地積規模の大きな宅地の評価について
今回は、地主さんならご存じの方も多い、“広大な土地”の相続税評価について。
2018年以後の相続から適用開始された「地積規模の大きな宅地の評価(以下、『規模大評価』)」です。
これに伴い廃止された「広大地評価」とは別物ですが、適用できれば土地評価額の軽減=相続税の軽減になる点は同じです。
◎規模大評価適用のためにできること
規模大評価の適用要件をまとめると以下の通りです。
- 【面積】三大都市圏では500㎡以上、それ以外の地域では1,000㎡以上の地積の宅地であること。
- 【地区区分等】土地の所在する場所が普通住宅地区、普通商業・併用住宅地区、倍率地域のいずれかで、市街化調整区域(都市計画法第34条10号または11号規定の区域を除く)でないこと。
- 【用途地域】土地の所在する場所が工業専用地域でないこと。
- 【容積率】指定容積率が400%(東京23区は300%)未満であること。
- 【その他】「大規模工場用地」(一団の工場用地の地積が50,000㎡以上のもの)でないこと。
以上のうち、納税者側でコントロールできる項目はあるでしょうか? ②は国税局が、③と④は地方公共団体が設定するので、意図的に差配することはできません。

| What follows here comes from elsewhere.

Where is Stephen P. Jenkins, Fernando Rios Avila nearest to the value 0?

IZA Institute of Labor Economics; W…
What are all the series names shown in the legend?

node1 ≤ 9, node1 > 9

①の面積も、一見、操作できないように思えます。規模大評価をするには、たまたま要件に合致することを祈るしかないのでしょうか?
実は、①に関してはそうでもないのです。相続税の財産評価において、土地の評価単位は原則として次の3つの観点から判断します。
■地目ごとに評価…田、畑、宅地など、相続開始時点の実際の地目に従って地目ごとに評価する。

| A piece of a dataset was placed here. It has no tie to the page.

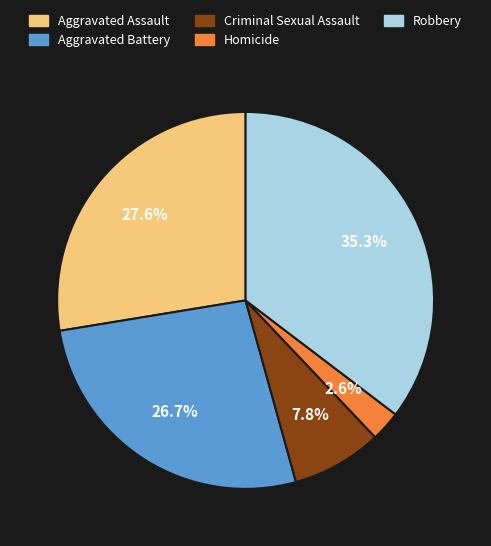

To the nearest percent, what is the difference between the largest and smallest slice percentages?

33%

■利用単位ごとに評価…自宅、アパート、底地など、同じ地目であっても土地の実際の利用者が異なる場合には利用単位ごとに評価する。
■取得者ごとに評価…同じ地目で一団の土地であっても取得者が異なる場合には取得者ごとに評価する(不合理分割の例外あり)。

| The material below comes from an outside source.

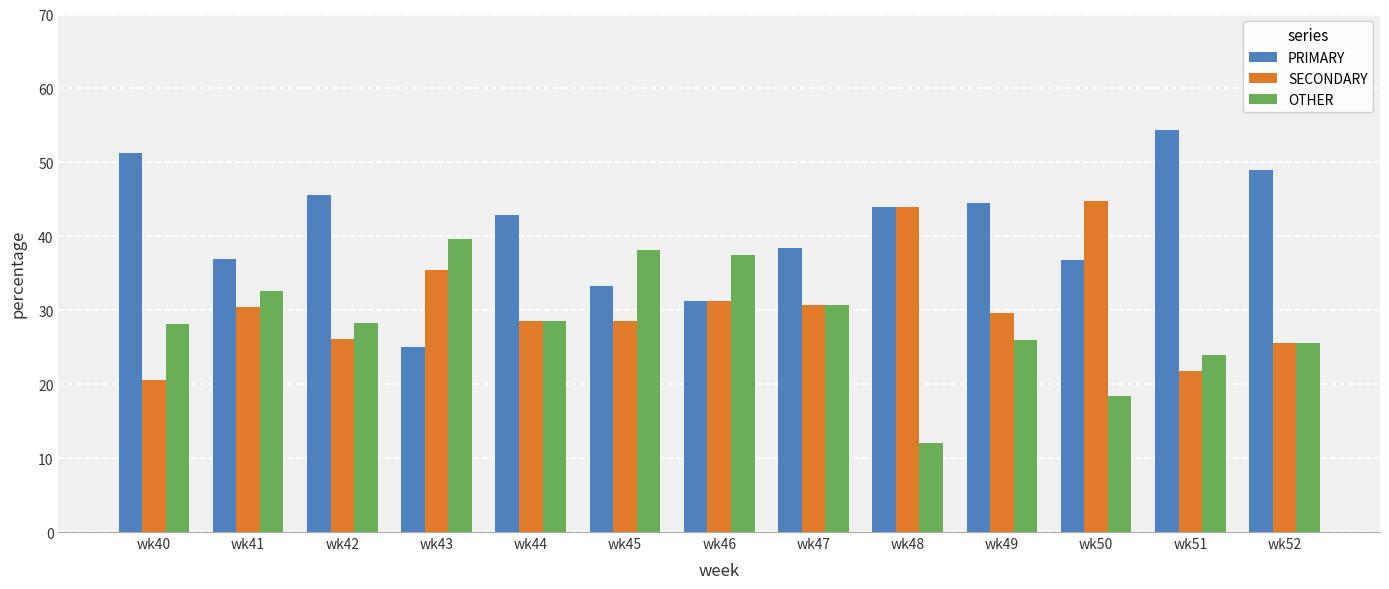

Are the bars grouped side by side (vs. stacked)?

Yes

つまり、土地の用途や利用状況等を変えることで、意図的に500㎡以上や1,000㎡以上の土地を作り出せる余地があるということです。
◎容積率またがりに要注意
ここで落とし穴になりやすいのは④の容積率です。
容積率とは建築物の延床面積の敷地面積に対する割合をいいます。規模大評価の判定で使うのは指定容積率(都市計画法で定められる容積率)ですが、1つの土地が2つの指定容積率(敷地の一部は400%、残りは300%など)にまたがっている場合、各々の面積により容積率を加重平均して適用される容積率を求めます。
面積要件を満たすために評価単位を見直したとき、容積率も変わってくる可能性があることに注意してください。
◎最後まで適用をあきらめない
規模大評価の新設からもいえるように、相続税の土地評価はより簡易的な方向に変化しつつあります。判定が容易になるのは良いことかもしれませんが、それでもやはり、知識のある人とない人とでは差が出ます。
規模大評価も一見、適用不可に見えても、見方を変えれば適用の可能性が出てくるかもしれません。あきらめずに検討してみましょう!